It is to be against affirmative action, which recognizes the racially based social divisions of society and institutional racism, and seeks to combat it.

It is to be against the recognition or analysis of racial imagery, and what actions, decisions, and media may support such imagery. (The Last Airbender, Prince of Persia, and far too many more).

It is to be colorblind. It is to treat human skin as a costume, rather than understand that it means far more than that to many people past and present, even if it shouldn’t, or we wish it wouldn’t.

It is to be privileged, to not have to think about or recognize race because it may not appear to hurt you openly or significantly.

To be anti-race is to be Arizona lawmakers who refuse to admit, recognize, or who truly believe in the triviality, of the racially discriminatory ways in which an anti-illegal immigration law will be carried out, or the racism and xenophobia which made the law possible.
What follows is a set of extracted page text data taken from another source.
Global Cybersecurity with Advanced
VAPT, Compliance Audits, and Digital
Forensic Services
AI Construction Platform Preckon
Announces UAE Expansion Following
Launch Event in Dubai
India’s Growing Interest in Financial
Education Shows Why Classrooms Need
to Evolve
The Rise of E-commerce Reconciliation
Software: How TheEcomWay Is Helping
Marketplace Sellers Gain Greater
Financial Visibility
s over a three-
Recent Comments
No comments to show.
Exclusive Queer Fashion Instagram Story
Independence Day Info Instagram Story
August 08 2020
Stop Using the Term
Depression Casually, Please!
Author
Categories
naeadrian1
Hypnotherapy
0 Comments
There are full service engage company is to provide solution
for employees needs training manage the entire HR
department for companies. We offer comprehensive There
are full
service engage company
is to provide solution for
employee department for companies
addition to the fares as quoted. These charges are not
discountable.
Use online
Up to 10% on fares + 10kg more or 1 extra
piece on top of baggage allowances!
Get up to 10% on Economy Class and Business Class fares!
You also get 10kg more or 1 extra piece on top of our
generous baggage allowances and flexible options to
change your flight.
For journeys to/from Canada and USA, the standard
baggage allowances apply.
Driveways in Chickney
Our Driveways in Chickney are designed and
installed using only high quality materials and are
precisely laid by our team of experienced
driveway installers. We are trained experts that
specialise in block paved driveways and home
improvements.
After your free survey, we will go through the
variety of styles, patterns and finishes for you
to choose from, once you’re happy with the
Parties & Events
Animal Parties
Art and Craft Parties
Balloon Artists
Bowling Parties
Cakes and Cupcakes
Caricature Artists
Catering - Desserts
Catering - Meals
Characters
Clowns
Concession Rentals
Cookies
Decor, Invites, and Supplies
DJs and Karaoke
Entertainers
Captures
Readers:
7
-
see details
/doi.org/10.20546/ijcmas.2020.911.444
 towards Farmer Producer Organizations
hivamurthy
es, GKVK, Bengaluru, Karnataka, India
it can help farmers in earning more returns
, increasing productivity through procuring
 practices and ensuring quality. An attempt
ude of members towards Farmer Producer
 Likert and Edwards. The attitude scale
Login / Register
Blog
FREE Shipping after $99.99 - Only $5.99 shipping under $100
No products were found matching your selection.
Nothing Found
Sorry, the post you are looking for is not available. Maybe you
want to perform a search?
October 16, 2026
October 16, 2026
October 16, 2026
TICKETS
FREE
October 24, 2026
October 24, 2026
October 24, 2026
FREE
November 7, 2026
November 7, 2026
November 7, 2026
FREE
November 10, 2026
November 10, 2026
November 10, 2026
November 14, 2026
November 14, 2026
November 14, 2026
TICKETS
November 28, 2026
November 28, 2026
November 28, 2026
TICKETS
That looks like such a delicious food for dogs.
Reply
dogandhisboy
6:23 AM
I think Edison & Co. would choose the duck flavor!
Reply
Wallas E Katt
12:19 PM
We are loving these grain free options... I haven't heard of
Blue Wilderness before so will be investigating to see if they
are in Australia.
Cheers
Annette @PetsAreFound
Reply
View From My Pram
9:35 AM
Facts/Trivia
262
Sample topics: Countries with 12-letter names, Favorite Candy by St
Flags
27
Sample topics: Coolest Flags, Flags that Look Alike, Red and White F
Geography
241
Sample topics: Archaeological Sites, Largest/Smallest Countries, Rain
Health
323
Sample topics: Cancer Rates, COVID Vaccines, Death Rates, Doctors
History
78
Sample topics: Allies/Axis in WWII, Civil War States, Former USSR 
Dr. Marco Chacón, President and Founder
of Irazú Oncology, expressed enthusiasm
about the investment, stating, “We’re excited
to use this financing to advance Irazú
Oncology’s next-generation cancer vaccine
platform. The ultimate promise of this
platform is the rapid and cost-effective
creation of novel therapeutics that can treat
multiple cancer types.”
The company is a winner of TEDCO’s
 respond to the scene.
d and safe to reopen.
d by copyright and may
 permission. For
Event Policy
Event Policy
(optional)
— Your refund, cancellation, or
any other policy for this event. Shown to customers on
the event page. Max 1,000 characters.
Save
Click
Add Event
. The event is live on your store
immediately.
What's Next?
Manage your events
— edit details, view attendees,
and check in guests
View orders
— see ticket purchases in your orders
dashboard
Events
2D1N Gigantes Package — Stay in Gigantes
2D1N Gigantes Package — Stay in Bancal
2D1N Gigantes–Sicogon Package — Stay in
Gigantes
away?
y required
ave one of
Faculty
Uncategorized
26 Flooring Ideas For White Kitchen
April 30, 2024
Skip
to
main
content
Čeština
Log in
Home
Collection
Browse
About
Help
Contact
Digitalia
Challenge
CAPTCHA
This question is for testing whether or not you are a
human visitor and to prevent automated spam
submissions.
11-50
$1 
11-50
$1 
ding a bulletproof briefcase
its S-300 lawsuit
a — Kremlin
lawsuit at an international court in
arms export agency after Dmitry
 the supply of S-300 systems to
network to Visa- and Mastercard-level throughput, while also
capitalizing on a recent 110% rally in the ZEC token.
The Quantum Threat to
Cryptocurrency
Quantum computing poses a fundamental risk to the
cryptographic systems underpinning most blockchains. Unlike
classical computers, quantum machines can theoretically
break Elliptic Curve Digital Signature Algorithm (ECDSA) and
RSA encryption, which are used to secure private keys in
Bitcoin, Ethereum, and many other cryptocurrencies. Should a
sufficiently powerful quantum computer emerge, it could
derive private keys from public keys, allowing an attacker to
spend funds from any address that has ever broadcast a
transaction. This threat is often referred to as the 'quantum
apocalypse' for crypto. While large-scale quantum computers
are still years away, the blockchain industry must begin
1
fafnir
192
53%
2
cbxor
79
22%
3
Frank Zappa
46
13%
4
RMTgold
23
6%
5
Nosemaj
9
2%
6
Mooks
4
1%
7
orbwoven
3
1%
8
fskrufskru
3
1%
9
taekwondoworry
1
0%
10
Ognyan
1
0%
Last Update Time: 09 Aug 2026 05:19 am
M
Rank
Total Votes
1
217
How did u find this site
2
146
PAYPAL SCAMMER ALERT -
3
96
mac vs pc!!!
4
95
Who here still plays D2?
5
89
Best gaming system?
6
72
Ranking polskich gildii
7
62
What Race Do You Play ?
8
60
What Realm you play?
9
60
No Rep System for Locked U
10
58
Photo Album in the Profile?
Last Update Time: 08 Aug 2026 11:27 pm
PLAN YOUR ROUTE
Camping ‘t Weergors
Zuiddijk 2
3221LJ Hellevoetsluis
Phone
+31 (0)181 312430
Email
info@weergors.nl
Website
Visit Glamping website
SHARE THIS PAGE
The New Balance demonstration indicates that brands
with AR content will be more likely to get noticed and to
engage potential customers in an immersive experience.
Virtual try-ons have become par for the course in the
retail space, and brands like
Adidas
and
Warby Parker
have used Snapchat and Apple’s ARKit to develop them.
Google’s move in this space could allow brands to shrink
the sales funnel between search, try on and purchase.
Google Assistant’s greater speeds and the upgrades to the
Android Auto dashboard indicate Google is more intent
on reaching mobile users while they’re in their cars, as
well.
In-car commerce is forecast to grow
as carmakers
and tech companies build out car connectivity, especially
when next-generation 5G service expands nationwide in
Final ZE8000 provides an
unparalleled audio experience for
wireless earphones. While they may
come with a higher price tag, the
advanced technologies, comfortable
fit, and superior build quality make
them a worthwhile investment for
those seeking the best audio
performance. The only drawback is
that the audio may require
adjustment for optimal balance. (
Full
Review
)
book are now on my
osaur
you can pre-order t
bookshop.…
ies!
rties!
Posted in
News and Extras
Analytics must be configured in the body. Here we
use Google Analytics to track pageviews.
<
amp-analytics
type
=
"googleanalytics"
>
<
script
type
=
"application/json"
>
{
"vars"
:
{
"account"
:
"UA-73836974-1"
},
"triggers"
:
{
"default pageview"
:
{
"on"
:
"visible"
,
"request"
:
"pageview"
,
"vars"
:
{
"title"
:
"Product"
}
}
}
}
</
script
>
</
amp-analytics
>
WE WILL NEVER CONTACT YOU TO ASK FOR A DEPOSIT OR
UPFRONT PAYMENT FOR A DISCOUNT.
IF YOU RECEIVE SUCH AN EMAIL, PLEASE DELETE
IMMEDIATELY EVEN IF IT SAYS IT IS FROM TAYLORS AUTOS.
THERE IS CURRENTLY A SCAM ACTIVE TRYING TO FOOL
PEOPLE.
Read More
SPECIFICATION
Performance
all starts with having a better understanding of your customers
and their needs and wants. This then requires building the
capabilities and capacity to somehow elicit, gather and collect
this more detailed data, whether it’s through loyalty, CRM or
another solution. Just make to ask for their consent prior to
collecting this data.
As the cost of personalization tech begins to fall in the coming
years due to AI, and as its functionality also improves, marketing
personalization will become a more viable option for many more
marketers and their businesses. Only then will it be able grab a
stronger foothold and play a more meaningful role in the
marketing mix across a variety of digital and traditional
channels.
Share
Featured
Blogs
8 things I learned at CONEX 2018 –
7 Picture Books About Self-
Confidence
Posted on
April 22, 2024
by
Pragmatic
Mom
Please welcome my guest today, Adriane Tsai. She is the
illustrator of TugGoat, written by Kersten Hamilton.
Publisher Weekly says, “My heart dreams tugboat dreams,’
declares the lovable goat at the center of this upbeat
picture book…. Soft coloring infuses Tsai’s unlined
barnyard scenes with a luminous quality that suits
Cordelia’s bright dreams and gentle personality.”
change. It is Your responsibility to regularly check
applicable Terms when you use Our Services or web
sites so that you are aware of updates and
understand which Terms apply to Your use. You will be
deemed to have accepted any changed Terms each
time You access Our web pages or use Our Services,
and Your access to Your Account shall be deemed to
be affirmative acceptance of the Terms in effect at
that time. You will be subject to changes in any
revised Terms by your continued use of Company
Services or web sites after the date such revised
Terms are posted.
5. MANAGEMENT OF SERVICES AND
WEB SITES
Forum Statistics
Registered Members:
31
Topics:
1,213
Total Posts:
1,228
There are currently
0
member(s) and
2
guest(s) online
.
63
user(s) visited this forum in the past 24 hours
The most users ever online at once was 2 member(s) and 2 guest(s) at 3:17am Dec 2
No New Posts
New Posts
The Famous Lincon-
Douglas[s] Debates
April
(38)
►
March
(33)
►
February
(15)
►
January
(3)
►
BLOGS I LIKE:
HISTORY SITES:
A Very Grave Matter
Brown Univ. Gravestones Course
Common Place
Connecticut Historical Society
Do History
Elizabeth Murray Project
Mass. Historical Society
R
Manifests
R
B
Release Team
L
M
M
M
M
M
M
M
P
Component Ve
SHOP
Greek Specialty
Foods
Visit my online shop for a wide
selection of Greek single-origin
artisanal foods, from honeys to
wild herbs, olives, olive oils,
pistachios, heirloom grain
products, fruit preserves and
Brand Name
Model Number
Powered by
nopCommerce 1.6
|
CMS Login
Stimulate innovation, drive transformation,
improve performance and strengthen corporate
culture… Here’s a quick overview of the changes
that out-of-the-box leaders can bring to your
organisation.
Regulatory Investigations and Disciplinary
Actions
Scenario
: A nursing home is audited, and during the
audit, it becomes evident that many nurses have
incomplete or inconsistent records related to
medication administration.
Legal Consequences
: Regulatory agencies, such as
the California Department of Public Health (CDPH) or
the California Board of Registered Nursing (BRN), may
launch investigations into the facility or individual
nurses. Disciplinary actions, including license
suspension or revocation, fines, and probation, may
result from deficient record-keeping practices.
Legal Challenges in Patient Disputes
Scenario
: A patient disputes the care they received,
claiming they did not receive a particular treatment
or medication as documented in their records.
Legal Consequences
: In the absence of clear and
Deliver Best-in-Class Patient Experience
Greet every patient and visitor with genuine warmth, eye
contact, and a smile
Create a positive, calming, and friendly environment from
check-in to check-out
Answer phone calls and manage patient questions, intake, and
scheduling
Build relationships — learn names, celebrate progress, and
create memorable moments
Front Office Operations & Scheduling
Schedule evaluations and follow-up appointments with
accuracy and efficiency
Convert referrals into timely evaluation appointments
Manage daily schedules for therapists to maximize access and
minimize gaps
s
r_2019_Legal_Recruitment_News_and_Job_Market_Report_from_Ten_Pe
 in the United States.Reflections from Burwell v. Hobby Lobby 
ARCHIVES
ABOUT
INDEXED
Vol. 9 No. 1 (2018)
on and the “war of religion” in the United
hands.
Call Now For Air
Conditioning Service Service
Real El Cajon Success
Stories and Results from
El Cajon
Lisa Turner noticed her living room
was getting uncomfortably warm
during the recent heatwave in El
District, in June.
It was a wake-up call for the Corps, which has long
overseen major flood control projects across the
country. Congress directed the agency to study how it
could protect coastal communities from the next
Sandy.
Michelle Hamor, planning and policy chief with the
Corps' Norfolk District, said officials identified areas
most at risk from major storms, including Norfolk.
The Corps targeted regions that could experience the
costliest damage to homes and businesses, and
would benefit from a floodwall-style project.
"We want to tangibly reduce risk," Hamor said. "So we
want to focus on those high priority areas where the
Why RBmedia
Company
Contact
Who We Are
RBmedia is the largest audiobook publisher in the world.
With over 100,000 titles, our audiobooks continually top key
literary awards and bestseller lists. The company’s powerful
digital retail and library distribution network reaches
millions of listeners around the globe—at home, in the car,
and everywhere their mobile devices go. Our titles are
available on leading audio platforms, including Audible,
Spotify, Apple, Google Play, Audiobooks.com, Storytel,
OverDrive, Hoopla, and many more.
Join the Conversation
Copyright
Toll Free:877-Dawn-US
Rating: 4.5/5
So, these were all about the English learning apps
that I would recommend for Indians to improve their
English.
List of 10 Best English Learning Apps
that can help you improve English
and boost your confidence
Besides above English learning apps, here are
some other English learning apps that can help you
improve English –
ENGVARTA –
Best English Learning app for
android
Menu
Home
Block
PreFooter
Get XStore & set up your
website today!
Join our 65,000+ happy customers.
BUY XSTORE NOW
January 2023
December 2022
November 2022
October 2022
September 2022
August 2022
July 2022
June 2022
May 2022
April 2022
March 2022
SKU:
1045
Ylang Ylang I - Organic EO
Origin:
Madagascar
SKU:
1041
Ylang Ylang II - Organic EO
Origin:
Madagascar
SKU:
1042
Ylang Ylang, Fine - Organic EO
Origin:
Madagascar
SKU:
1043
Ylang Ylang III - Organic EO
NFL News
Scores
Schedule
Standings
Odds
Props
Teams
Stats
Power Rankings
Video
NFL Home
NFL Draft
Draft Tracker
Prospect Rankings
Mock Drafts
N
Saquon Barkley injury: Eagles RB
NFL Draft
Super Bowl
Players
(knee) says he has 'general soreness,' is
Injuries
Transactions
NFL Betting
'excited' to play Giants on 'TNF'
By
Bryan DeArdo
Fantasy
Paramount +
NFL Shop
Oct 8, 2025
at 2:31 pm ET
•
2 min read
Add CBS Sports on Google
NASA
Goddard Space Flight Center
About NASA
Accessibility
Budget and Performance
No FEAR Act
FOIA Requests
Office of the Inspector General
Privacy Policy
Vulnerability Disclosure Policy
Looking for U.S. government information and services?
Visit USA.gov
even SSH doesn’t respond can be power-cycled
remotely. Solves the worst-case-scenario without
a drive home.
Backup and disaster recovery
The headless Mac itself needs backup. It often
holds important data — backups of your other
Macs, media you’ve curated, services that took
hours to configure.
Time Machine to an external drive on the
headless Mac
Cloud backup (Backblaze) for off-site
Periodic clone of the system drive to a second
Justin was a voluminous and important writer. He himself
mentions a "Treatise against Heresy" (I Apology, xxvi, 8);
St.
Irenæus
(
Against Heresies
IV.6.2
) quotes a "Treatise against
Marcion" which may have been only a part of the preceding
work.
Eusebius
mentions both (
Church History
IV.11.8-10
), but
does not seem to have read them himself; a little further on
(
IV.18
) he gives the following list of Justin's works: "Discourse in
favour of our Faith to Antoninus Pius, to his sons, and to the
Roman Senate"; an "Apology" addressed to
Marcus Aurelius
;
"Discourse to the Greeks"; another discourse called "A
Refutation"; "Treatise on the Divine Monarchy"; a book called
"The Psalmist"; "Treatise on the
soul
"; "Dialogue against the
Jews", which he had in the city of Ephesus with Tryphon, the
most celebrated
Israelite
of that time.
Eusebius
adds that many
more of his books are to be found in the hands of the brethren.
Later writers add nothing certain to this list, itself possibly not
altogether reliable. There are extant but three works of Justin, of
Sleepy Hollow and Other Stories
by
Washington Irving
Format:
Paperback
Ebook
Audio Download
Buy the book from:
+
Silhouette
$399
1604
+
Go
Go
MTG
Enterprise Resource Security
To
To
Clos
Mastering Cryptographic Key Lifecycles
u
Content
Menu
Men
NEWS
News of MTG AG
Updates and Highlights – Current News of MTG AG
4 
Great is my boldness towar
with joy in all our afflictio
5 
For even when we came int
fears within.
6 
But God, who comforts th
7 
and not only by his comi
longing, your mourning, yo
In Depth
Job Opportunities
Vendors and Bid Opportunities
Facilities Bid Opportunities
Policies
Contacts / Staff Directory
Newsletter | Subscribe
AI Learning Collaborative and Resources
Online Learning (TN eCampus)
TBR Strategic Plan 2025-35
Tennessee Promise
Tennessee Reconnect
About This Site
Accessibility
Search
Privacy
To be anti-race is to be in support of the Texas School Board of Education, which seeks to maximize the white-cultural historical narrative of the U.S., thereby minimizing connections to racial discussions and views in history out of the fear that this encourage racist tensions. It is to fail to recognize that this is a lot white people freaking out over the loss of privilege as the primary national, historical narrative.

To be anti-race is to be Arizona City Councilman Steve Blair, who is against featuring children of color on a school mural because he believe it has a racial agenda.*

To be anti-race is to be in support of racism, intentionally or unintentionally.

 

*On AGENDAS

I am identifying a difference between a racial agenda and a racist agenda. People, such as the city councilman of Arizona, tend find certain activism problematic precisely because they see it as a racist agenda, but I think it better to understand their opposition as an opposition to a racial agenda.

A racial agenda may or may not be a racist agenda. A racial agenda which seeks to equalize/balance/rectify the disparities in racial representations and relations, such as affirmative action or the decision to paint children of color on purpose on a school mural (had they not actually been real children), is not a racist agenda. A racial agenda which gives white people the dominant voice in what is actually a multi-racial history of the United States is a racist agenda (even if “they didn’t mean it that way!!!11!11”).

Mr. Blair, and others, do not distinguish between these two agendas because they subscribe to the colorblind philosophy, and do not make distinctions between “anti-racism” rhetoric and action and “anti-race”. As with many people who are colorblind and unaware of privilege, “race” is a touchy subject because they fail to distinguish it from “racism”. Thus, the infamous “talking about race is racist” square on the B!ngo Card.